Assignment:
Find each line in the material below that contains the word "using", matching upper and lower case exactly, and copy those lines out.

Working data:
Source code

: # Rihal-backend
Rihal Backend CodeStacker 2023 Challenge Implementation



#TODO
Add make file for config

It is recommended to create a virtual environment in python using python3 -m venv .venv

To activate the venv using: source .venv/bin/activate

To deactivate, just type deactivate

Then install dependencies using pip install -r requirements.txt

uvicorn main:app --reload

Response:
It is recommended to create a virtual environment in python using python3 -m venv .venv
To activate the venv using: source .venv/bin/activate
Then install dependencies using pip install -r requirements.txt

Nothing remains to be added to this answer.